Némesis es el nombre coloreado que puso a la tienda, al comercio, yo creo que sencillamente pegando un papel pintado o fotocopiado, algo muy rudimentario, muy sencillo. Todo era sencillo: el espacio de unos quince metros, rectangular, lo había llenado con dos hileras de cajones a cada lado, dos estanterías de cajones corridos y en cada cajón había, en los de la izquierda, frutas; en los de la derecha, verduras y hortalizas. Géneros más difíciles de definir en la tradición de las fruterías madrileñas se amontonaban en un espacio que había detrás de una mesa cubierta de un hule, a la entrada, donde estaba el peso y las bolsas para meter la compra. Aunque me llamó la atención su simplicidad la primera vez que entré y lo vi, luego he observado que es el mismo prácticamente que el de todas las fruterías abiertas y regentadas por magrebíes en Madrid.
Era sumamente agradable, afable, sin llegar a ser servicial, creo que era de una naturalidad amistosa que no necesitaba de ninguna pose, de ningún esfuerzo, y que acompañaba con una manejo del español correcto, lento, acertado en el tono, incluso cuando tardaba en salirle una expresión o algún término, que casi siempre encontraba. No sé cómo se llamaba ni dónde habría aprendido ese español correcto que, sin duda, iba a poder mejorar a poco que siguiera hablando a los clientes, con esa mesura y ese cuidado que le caracterizaban, porque además era muy joven, quizá no había llegado a los treinta.
Empecé por comprarle lo más sencillo o lo que exhibía en dos o tres cajones justo a la entrada, en la acera, que solía ser la fruta de temporada más barata: fueron mandarinas y naranjas mucho tiempo; las mandarinas se vendían –como en los puestos de fruta franceses– con algunos ramos verdes prendidos, una moda que se va extendiendo y que nunca existió entre nosotros. De allí también compré níscalos, al final del otoño, muy baratos; y me ofreció que si terminaba la caja –quedaban pocos– me los dejaba a la mitad. Le comenté que eran muchos para mí. Sonrió mientras me ponía los 200 gramos y me advirtió que las mandarinas que estaba eligiendo no eran las mejores, que las otras, más feas y ligeramente más caras, merecían la pena. Pesó todo y me regaló perejil, que es un signo de buen frutero. No sé si supe estar a su altura.
En otra ocasión lloró un niño –un bebé, sin duda– en la trastienda; sonrió con paciencia, me miró con complicidad y se fue detrás de la cocina del fondo, hasta que el llanto cesó. Por eso supe que debía de estar casado y que tenía, al menos, un niño muy pequeño. Nunca vi a la mujer, quizá trabajaba en otro lugar.

--------------------

• Tareas pendientes
A – Responda estas preguntas sobre el fragmento de la frutería:
(i) ¿Qué nombre tenía la tienda?
(ii) ¿Qué había en los cajones de la derecha?
(iii) ¿Qué regaló el frutero después de pesar todo?
B – Indique si cada afirmación concuerda con el fragmento de la frutería y cite las palabras del texto que lo deciden:
(i) El espacio de la tienda medía unos quince metros.
(ii) El texto da a conocer el nombre del frutero.
(iii) Quien narra llegó a ver a la mujer del frutero.
Los datos que aparecen a continuación son un material aparte del fragmento.

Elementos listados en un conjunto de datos
--------------------

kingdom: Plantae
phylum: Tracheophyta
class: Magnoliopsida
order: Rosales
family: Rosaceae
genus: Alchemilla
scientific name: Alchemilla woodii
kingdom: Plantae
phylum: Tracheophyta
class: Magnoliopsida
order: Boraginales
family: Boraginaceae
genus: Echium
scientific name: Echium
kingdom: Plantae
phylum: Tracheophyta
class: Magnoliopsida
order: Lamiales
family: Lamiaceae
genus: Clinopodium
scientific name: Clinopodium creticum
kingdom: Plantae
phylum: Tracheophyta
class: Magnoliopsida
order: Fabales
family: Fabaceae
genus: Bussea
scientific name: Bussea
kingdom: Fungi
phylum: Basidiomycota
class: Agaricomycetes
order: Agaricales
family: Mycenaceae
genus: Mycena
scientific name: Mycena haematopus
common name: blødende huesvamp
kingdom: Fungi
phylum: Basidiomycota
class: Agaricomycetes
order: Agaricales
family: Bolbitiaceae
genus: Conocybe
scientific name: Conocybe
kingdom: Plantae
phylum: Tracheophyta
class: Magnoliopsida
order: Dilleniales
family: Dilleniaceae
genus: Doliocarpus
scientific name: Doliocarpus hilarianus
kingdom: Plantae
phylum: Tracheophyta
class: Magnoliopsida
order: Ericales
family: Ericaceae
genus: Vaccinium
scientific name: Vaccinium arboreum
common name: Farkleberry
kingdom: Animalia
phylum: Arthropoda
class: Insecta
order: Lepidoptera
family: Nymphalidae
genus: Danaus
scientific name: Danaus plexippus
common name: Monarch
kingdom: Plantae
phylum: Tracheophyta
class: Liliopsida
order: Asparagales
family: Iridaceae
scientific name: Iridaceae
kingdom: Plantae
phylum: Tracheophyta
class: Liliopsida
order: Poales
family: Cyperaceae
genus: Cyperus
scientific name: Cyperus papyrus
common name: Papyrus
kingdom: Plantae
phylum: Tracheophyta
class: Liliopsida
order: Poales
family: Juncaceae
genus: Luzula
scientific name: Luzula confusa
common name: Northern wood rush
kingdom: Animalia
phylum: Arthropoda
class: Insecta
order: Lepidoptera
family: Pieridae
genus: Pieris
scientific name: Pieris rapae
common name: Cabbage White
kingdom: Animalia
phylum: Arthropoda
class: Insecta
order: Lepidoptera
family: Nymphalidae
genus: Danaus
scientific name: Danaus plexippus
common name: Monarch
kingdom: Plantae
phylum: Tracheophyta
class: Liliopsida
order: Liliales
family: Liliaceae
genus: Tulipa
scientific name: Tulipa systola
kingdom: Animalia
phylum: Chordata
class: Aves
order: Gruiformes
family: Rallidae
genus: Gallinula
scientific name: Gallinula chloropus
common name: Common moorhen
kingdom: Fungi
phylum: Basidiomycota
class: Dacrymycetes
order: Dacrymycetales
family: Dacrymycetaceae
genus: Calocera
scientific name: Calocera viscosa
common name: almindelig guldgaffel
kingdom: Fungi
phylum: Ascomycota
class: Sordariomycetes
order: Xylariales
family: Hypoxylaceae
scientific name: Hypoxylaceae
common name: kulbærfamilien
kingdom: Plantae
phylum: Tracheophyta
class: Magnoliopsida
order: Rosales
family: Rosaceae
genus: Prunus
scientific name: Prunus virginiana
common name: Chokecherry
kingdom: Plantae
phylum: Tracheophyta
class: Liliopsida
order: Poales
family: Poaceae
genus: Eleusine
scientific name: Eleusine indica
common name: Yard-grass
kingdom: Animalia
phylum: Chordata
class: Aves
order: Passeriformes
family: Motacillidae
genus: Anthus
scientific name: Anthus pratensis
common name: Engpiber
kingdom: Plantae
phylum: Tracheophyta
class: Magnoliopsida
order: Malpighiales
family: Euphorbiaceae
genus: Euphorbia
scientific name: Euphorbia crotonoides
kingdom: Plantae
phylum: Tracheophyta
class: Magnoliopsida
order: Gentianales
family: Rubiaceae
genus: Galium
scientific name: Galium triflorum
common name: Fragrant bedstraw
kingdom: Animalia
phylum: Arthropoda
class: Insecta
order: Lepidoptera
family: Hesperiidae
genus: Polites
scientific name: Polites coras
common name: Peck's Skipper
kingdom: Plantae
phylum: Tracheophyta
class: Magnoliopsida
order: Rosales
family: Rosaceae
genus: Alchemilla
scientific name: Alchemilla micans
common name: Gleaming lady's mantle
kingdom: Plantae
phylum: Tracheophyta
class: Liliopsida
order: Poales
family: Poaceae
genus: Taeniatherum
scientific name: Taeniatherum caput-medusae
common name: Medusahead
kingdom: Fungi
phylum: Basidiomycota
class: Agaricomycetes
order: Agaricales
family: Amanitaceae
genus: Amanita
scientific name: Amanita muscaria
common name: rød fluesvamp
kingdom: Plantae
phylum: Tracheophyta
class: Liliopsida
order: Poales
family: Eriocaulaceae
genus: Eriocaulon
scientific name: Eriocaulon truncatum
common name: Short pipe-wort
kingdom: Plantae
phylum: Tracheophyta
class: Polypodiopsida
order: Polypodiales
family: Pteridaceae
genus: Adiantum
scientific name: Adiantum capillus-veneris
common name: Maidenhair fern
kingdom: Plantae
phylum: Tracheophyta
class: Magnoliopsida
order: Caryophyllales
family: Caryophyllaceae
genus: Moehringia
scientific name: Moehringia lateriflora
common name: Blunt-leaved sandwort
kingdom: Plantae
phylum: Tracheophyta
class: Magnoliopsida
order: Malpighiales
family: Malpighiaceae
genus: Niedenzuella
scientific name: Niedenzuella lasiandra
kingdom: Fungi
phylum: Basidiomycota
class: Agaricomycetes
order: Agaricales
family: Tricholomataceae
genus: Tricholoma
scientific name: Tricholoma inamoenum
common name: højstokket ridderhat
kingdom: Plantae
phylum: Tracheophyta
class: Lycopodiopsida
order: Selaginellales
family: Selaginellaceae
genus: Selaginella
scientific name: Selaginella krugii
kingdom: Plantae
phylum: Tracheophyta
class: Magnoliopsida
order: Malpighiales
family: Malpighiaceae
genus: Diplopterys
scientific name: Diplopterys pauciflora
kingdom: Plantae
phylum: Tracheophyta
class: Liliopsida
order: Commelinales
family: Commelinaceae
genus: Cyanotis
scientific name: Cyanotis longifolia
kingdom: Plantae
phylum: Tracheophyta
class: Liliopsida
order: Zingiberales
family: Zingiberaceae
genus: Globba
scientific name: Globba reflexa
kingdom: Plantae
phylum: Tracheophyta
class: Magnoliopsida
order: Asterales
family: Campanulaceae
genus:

--------------------

• Respuestas escritas
A –
(i) Némesis.
(ii) Verduras y hortalizas.
(iii) Perejil.

B –
(i) Sí: «el espacio de unos quince metros».
(ii) No: «No sé cómo se llamaba».
(iii) No: «Nunca vi a la mujer».